Back in the day, King Crimson legend Robert Fripp led a series of courses called Guitar Craft, from which the League of Crafty Guitarists sprang. Held at (one of?) his delightful houses in Wimborne, Dorset, as the level of the courses increased, so did their intensity and duration. Over a couple of years, I managed levels one and two, each about a week long, during which we were mixed in with some level 5’s, 6’s and 7’s (the top level, course durations indeterminate but very long). The higher they got, the weirder, though undoubtedly talented and dedicated.
If you remained slightly detached, the courses were pretty entertaining. They involved a mixture of Fripp’s cod philosophy musings, group and occasional one-to-one sessions, Alexander technique, yoga and meditation and some of the worst food on the planet (lowest common denominator reluctant vegetarian). And lengthy sessions on how to hold the guitar craft ‘standard’ triangular pick, made by Herdim of Germany. ‘How you hold your pick is how you run your life’ was one of our esteemed leader’s favourite aphorisms. ‘Music is the cup which holds the wine of silence’ was another. Heady stuff it might be, but up close one-on-one he sure can crosspick.
To level out the many different levels of ability and styles, a ‘new standard’ tuning – C, G, D, A, E, G – was applied, giving the instruments considerable added range. Students were encouraged to adopt the ‘standard; guitar, this Ovation model. Fripp had done a deal with a retailer in the US Midwest which sourced them at a very keen price – less than half the going UK rate.

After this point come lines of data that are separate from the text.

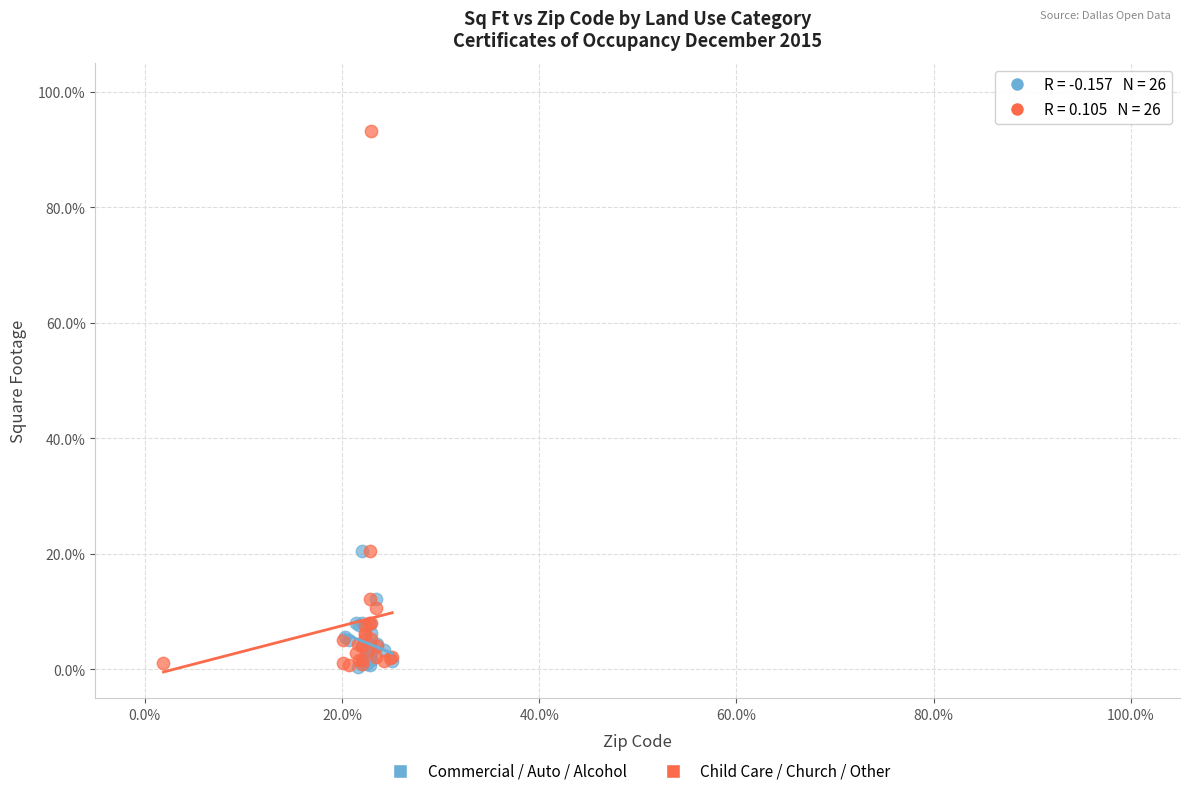

What are all the series names shown in the legend?

Commercial / Auto / Alcohol, Child Care / Church / Other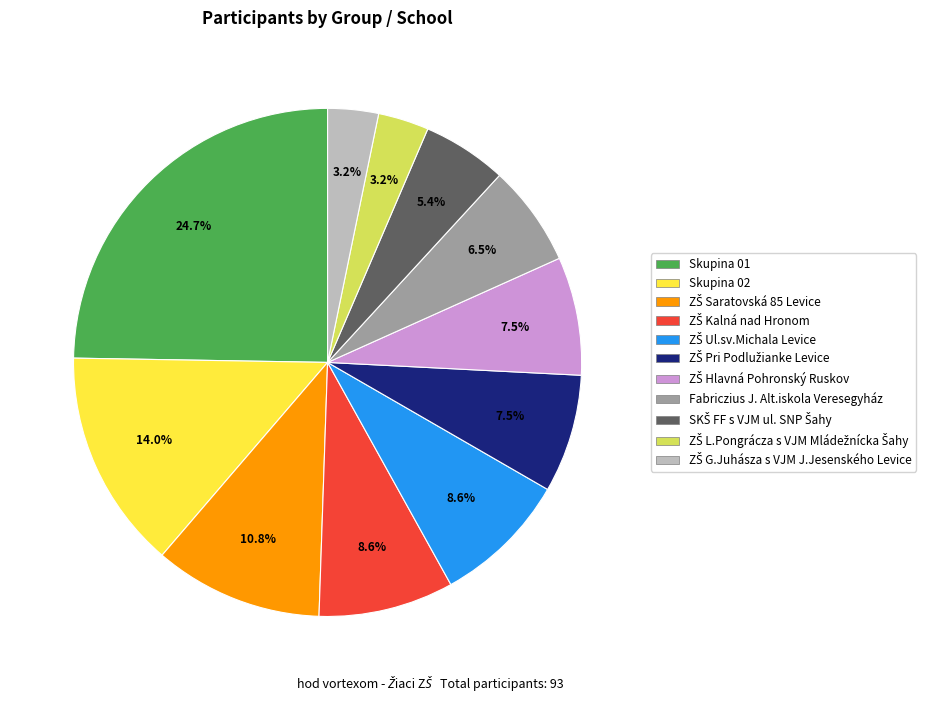

What portion of the pie excludes Skupina 02?

86.0%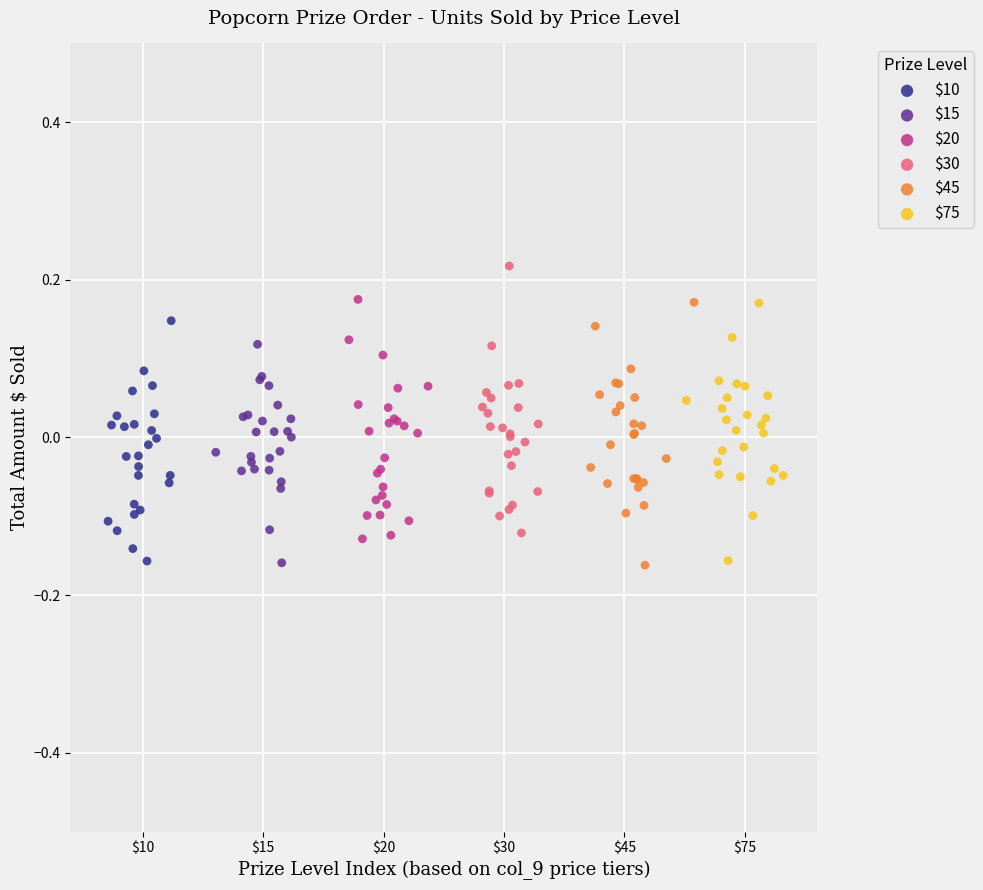

Which series contains the highest Y value?

$30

I liked the guitar so much it became my main acoustic for several years prior to the arrival of the Taylor. I kept up with the tuning for a couple of years, and still use the pick technique sometimes, though it’s best for crosspicking and not at all suited to sweeping or pinching.
As students progressed, Guitar Craft morphed into a way of running one’s life, the deliberately mysterious and mischievous Fripp gleefully throwing ballbearings all over the floor to wrongfoot every step of his house’s sometimes near-permanent student inhabitants. His charming wife, Toyah Willcox, certainly helped stabilise the weirdness and make it all rather more worthwhile.
A nice versatile, stable guitar, courtesy of an undeniably interesting and supremely talented – if also extraordinarily contrary – man. With original case and blurb, and also shown with a selection of Guitar Craft hard black triangular picks, including one of the original Herdims, top right of the array next to the original trussrod wrench.